If the Branch Davidians, with their apocalyptic teachings, were preparing for the end of days, so too were the ATF. In a move jarring in both its fatalistic and eerily practical nature, ATF agents were advised to enter the compound with their name and blood type written on their neck in permanent marker, should they need a sudden transfusion as a result of unexpected gunfire. Going off of Rodriguez’s findings and what intelligence they had already gathered regarding the Branch Davidian’s firearm stockpile, the ATF knew to expect resistance, though looking back it is difficult to ascertain just how quickly they anticipated the conflict to escalate.

“We were not about killing people,” Fagan tells Caesar in the 2008 interview. “We were about a message.” When the ATF arrived, Koresh sent Branch Davidians out to speak with ATF agents and members of the press, seeking a peaceful resolution to the siege and assuring onlookers that the Branch Davidians had not engaged in any criminal activity. Despite this, Fagan does note that it would have been easy for the Branch Davidians to take out the oncoming ATF trucks during the initial raid, asserting that much as the Pharisees and Roman Senate has ordered the death of Christ, the US government were intent on destroying Koresh and his followers.

It wasn’t until he was specifically asked by Koresh to leave the compound twenty-one days into the siege that Livingstone Fagan put down his weapons and walked into police custody. He was swiftly arrested and held at a nearby jail, where he watched the final days of the siege unfold on television. Three fires broke out across the compound and Koresh, along with Fagan’s family and seventy-six other Branch Davidians, died.

Once sentenced, Fagan was sent to the McLennan County jail, but over the course of his fourteen years in prison he would be moved nine times. Fagan’s time behind bars was an unpleasant, degrading experience, in which he was kept in solitary confinement for upwards of seven years and subjected to near-daily beatings from prison guards.
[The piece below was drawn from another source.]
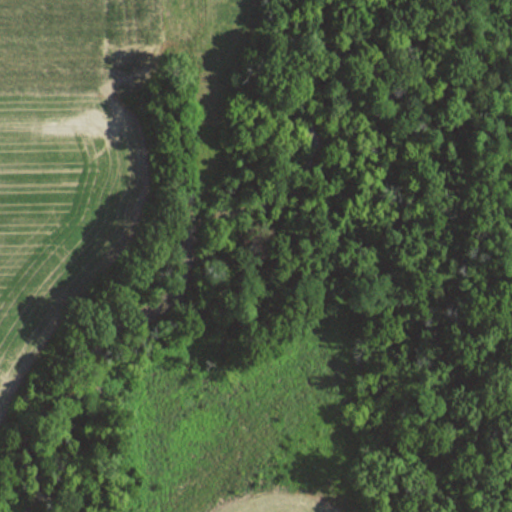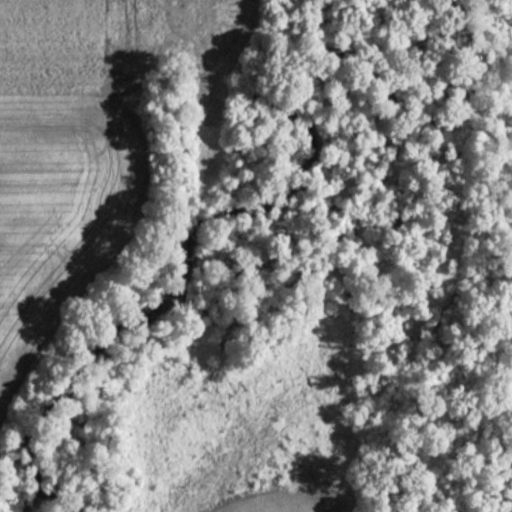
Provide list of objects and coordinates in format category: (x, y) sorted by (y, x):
crop: (63, 160)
In one particularly harrowing story Fagan talks about how staff at a Virginia holding centre would forcibly remove his blood to store it on a database, and in another he speaks about how guards at the state penitentiary in Leavenworth, Kansas, would blast him with a firehose before sitting him in front of an electric fan.

As with many who became indoctrinated into the Branch Davidian cult, Fagan was of the belief that Koresh was an incarnation of Christ

Livingstone Fagan was released from prison and deported back to the UK in 2007. He returned to Nottingham where he lives to this day, spending much of his time studying the word of God. Unlike his children, both of whom left Waco some time towards the beginning of the siege to live with Fagan’s siblings, Fagan still firmly follows the teachings of Koresh and still anticipates the rapidly-approaching Day of Judgement.

There is plenty to be learned from the events at Waco. For many, it is a case study into how delusional behaviour is contagious, spreading from one mind to the next and taking root wherever it is allowed to settle. To others, it is proof of how the manipulative and insidious abilities of one person can lead to the deaths of countless innocents. To those like Fagan and the remaining Branch Davidians, it is evidence that a nation’s government does not always act in the best interests of its people, and that the path to a better world is one slick with bloodshed.